Wire Health Checks into Dependency Ordering
Docker Compose depends_on with condition: service_healthy waits for the dependency to pass its health check before starting the dependent service. This is the correct way to handle startup ordering for AI agent stacks where services must be fully ready, not just running, before their dependents start.
Map out your service dependency graph and configure depends_on accordingly. A typical AI agent stack has the following dependency chain: the database starts first and passes its health check, the model server starts next and loads its model (verified by health check), the vector database starts and loads its indices (health check), and finally the agent runtime starts and connects to all three services.
Handle circular health check dependencies by breaking the cycle. If service A checks for service B in its health check, and service B checks for service A, neither will ever become healthy.

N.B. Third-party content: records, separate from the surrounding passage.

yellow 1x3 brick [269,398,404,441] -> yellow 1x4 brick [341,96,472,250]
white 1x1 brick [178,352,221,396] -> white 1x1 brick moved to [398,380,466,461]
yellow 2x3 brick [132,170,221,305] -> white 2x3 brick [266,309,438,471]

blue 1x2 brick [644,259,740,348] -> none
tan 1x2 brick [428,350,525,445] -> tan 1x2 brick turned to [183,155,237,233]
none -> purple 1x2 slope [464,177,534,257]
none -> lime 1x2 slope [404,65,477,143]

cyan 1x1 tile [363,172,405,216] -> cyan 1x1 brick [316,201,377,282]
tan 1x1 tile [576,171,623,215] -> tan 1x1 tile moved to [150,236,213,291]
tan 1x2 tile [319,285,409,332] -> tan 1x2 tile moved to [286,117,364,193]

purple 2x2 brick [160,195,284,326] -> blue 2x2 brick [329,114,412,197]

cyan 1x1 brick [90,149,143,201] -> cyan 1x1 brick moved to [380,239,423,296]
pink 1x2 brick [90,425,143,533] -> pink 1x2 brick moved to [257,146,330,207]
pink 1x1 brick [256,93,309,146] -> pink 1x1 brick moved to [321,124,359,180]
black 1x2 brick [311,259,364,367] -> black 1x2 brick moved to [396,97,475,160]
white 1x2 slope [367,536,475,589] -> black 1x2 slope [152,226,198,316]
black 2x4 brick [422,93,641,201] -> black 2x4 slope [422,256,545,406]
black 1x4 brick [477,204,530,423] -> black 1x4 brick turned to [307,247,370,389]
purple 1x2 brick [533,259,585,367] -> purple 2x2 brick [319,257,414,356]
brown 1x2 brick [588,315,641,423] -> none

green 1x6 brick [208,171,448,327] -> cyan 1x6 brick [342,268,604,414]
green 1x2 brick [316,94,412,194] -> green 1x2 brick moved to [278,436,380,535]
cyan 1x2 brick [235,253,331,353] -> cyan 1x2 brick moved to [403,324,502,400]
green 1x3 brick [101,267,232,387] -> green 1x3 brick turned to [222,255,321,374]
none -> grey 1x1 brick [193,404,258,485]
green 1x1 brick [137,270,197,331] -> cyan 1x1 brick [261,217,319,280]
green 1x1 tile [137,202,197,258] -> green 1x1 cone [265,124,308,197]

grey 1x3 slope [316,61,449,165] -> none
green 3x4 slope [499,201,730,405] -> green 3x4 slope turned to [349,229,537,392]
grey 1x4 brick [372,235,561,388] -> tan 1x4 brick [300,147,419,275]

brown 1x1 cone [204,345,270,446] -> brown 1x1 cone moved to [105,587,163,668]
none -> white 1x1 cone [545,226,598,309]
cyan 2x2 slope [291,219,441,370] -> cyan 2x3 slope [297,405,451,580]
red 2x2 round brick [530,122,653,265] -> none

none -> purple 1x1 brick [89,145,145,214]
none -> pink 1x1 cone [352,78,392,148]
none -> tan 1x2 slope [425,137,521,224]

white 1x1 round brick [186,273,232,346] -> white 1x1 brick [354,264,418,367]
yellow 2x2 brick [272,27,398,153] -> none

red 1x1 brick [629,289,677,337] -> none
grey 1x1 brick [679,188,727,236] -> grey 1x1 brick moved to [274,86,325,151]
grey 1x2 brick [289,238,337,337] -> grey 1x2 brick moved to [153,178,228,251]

Break the cycle by having one service use a simpler health check that does not depend on the other service. The more dependent service (usually the agent runtime that depends on infrastructure services) should do the comprehensive dependency checking.
Test your health check configuration by starting the stack fresh and monitoring the startup sequence with docker compose ps. Verify that services start in the expected order and that each service waits for its dependencies. Also test failure scenarios: stop a dependency and verify that the dependent service detects the failure through its health check and that Docker restarts the failed dependency.
Implement service-specific health checks using native readiness tools for databases, API endpoints for model servers, and custom dependency-checking endpoints for your agent runtime. Wire them together with depends_on conditions to create a reliable startup sequence that prevents race conditions.